Soon after the onset of disaster in mid-July, Pakistan Red Crescent (PRC) conducted assessments in KP, Punjab and Sindh, identifying need for emergency health services, food, emergency shelter and essential household items. At the start of the operation, access to safe drinking water also emerged as one of the top priorities in the affected areas, as drinking water sources, such as hand pumps, boreholes, and tube wells were either damaged or inundated.

Summary of response

Overview of host National Society

The PRC national headquarters lead a rapid need assessment which informed the plan of action (PoA) of disaster relief emergency fund (DREF) launched on 12 August 2015. However, after conducting detailed assessment and considering the scale of the disaster on 27 August 2015, an emergency appeal was launched to support 38,570 people in six districts of three provinces including KP, Punjab and Sindh.

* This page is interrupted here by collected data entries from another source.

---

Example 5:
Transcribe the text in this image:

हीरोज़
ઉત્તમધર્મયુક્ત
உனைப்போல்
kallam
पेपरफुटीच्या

The appeal was later revised on 14 December 2015 to CHF 550,477 to continue provision of assistance to 38,570 people.

With the help of the emergency appeal, the PRC was able to achieve the following:

  • Detailed assessment, which informed the needs and selection of beneficiaries.
  • 21,000 people (3,000 families) reached through distribution of 3,000 food packs in Sindh.
  • 18,080 people (2,510 families2 ) assisted with non-food items3 in Sindh, Punjab and KP.
  • 4,192 people (524 families) in Chitral, KP received household water filters as well as information regarding their use.
  • 3,630 people in affected districts of Sindh reached through services delivered by one mobile health unit.
  • Procurement of 5,000 blankets, 3,500 mosquito nets, 1,000 solar-powered lamps and 2,900 household water filters completed to replenish the disaster preparedness (DP) stock.

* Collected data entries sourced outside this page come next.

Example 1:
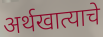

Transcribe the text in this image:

अर्थखात्याचे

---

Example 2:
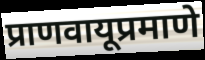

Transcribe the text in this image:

प्राणवायूप्रमाणे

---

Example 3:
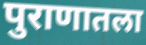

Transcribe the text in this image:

पुराणातला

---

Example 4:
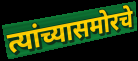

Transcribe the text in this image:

त्यांच्यासमोरचे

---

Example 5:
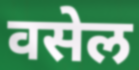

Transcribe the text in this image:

वसेल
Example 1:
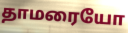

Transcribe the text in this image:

தாமரையோ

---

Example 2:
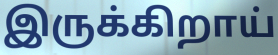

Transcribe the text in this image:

இருக்கிறாய்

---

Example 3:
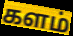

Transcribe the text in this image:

களம்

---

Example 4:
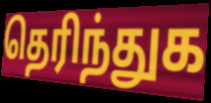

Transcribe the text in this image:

தெரிந்துக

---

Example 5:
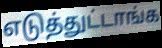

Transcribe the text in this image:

எடுத்துட்டாங்க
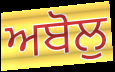
ਅਬੋਲੁ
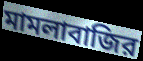
মামলাবাজির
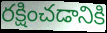
రక్షించడానికి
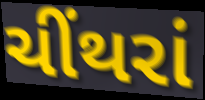
ચીંથરાં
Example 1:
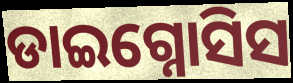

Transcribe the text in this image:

ଡାଇଗ୍ନୋସିସ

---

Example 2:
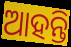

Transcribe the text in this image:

ଆହନ୍ତି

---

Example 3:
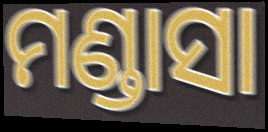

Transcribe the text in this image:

ମଣ୍ଡାସା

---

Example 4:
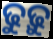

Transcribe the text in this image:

ଢୁଢ଼ୁ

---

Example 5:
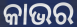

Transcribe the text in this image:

କାଭର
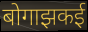
बोगाझकई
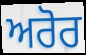
ਅਰੋਰ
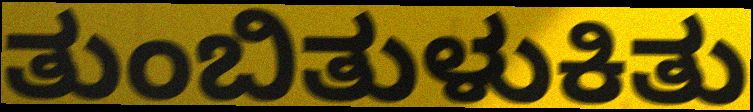
ತುಂಬಿತುಳುಕಿತು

To support coordination and partnership, the PRC convened two meetings (the first on 28 July and the second on 11 August) to update Movement partners on the flood situation, the immediate response actions, planned activities and opportunities for support.

Overview of Red Cross Red Crescent Movement in country

The IFRC assumed a coordination role and maintained regular communication with in-country and external Movement partners interested in providing support to the National Society. The IFRC Pakistan country office shared regular updates on the PRC response activities with humanitarian actors in the country through fora such as the Humanitarian Country Team (HCT), UNOCHA and the Pakistan Humanitarian Forum (PHF). The IFRC country office team provided technical support to the PRC in mobilisation of financial resources for the response operations by launching DREF and emergency appeal. The Canadian Red Cross Society contributed to the appeal, while Danish Red Cross and Turkish Red Crescent Societies provided bilateral support to the National Society.

Overview of non-RCRC actors in country

At national level, the NDMA took the lead in coordinating the response. At provincial and district levels, the response was coordinated by the respective provincial, state and district disaster management authorities. Additionally, at the district level, PRC branches worked in collaboration with the District Deputy Commissioners who were responsible for coordinating the response efforts at district level.